#### TASK INSTRUCTIONS
In the listing that follows, locate the line containing "About TDK Corporation" and the line containing "You can download". Retype exactly those two lines and every line between them, and nothing more.

#### RECORDS FOR PROCESSING

★ ★ ★ ★

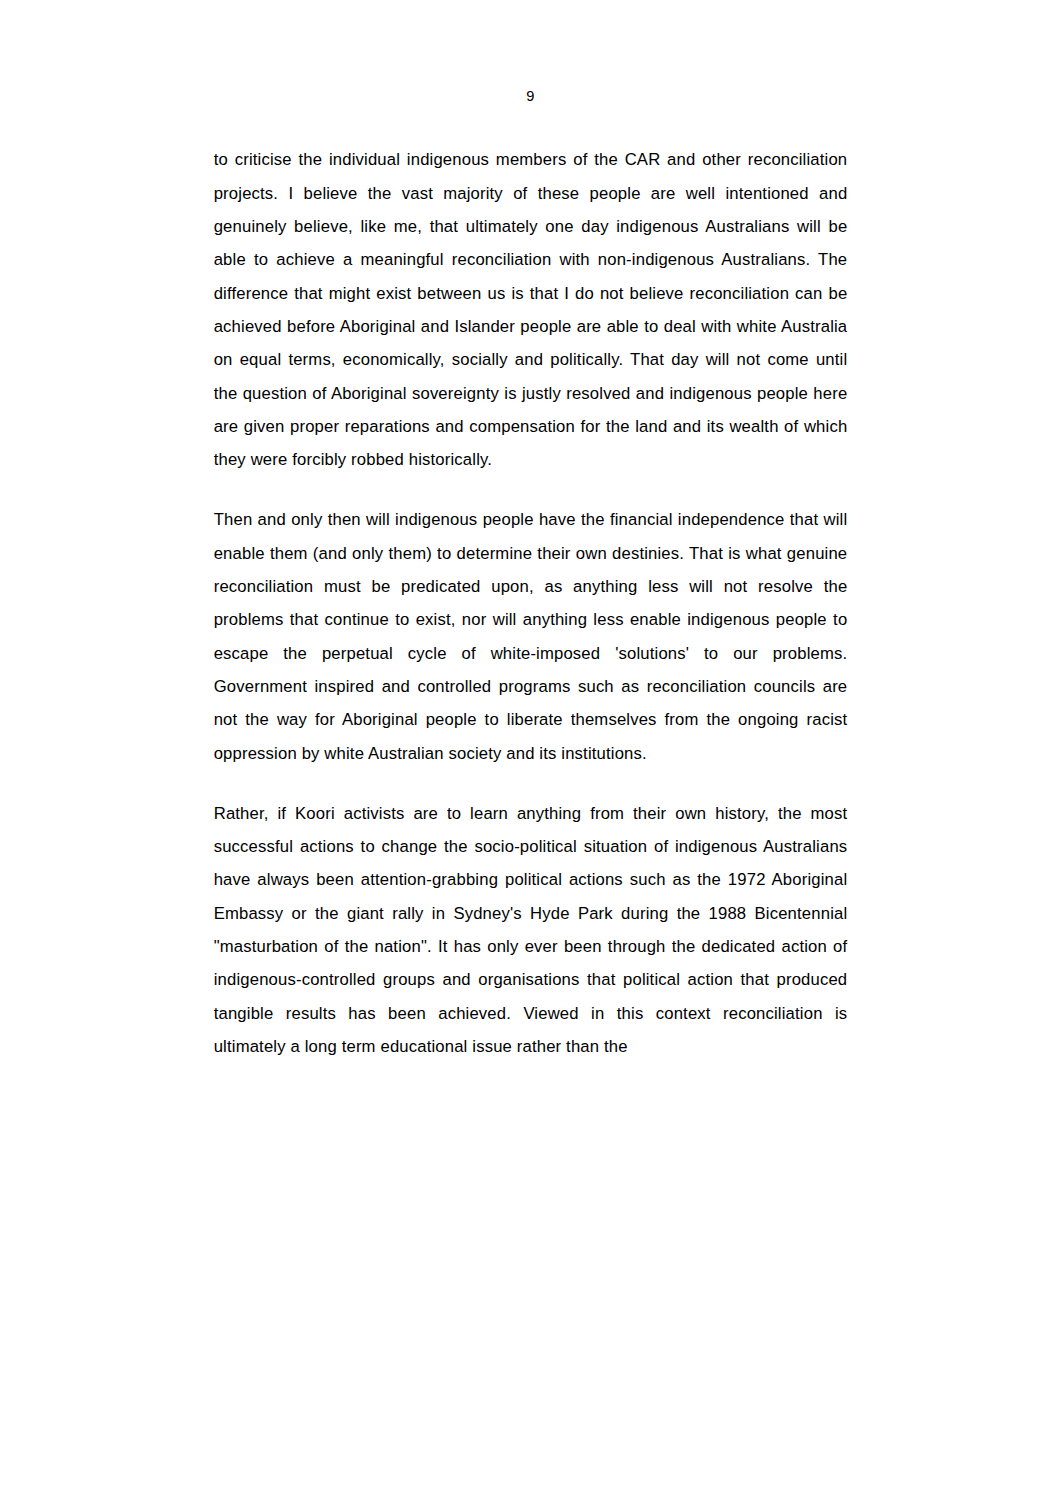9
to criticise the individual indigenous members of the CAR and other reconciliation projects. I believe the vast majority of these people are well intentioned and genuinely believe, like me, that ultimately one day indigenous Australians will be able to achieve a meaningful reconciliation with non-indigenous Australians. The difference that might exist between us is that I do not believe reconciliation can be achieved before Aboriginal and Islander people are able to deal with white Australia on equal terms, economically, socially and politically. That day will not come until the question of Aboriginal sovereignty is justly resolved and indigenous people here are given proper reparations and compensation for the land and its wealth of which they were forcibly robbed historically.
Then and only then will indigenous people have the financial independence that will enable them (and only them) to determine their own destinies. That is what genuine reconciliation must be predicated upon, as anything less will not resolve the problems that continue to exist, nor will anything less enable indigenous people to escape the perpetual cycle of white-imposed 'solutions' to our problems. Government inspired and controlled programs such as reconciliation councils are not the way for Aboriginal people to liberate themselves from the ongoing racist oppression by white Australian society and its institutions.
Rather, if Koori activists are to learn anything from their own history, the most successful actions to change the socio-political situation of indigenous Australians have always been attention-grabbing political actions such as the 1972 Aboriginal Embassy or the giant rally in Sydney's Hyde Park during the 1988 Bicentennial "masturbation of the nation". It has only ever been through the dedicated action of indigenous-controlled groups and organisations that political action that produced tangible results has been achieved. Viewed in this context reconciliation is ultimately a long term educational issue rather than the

★ ★ ★ ★

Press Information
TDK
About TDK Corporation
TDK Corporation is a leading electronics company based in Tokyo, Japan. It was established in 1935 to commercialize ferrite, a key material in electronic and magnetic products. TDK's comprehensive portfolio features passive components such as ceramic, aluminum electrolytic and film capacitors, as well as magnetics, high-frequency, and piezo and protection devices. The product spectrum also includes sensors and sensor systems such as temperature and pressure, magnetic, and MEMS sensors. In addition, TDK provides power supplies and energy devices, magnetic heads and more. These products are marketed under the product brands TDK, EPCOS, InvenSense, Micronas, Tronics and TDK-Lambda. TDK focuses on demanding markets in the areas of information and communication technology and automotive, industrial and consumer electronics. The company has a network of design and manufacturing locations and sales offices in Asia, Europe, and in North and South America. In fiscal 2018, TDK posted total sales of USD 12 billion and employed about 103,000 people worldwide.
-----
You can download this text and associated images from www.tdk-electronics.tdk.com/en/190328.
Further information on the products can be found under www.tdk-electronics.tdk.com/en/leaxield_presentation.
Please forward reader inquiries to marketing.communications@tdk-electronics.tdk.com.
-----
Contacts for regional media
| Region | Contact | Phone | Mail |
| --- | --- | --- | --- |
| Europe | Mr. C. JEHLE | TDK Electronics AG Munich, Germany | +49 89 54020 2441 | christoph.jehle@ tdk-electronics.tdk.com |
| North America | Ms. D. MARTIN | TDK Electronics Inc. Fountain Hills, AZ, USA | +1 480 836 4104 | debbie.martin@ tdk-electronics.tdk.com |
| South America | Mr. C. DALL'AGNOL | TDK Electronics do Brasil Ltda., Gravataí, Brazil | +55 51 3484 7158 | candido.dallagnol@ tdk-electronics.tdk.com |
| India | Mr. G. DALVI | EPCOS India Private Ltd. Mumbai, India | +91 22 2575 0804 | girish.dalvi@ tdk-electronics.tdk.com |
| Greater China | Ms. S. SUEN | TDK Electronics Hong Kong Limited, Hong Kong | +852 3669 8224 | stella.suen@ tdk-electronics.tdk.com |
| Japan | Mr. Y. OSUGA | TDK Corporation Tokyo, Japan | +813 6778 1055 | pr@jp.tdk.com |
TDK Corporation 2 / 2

★ ★ ★ ★

#### RESULT OF THIS EXERCISE
About TDK Corporation
TDK Corporation is a leading electronics company based in Tokyo, Japan. It was established in 1935 to commercialize ferrite, a key material in electronic and magnetic products. TDK's comprehensive portfolio features passive components such as ceramic, aluminum electrolytic and film capacitors, as well as magnetics, high-frequency, and piezo and protection devices. The product spectrum also includes sensors and sensor systems such as temperature and pressure, magnetic, and MEMS sensors. In addition, TDK provides power supplies and energy devices, magnetic heads and more. These products are marketed under the product brands TDK, EPCOS, InvenSense, Micronas, Tronics and TDK-Lambda. TDK focuses on demanding markets in the areas of information and communication technology and automotive, industrial and consumer electronics. The company has a network of design and manufacturing locations and sales offices in Asia, Europe, and in North and South America. In fiscal 2018, TDK posted total sales of USD 12 billion and employed about 103,000 people worldwide.
-----
You can download this text and associated images from www.tdk-electronics.tdk.com/en/190328.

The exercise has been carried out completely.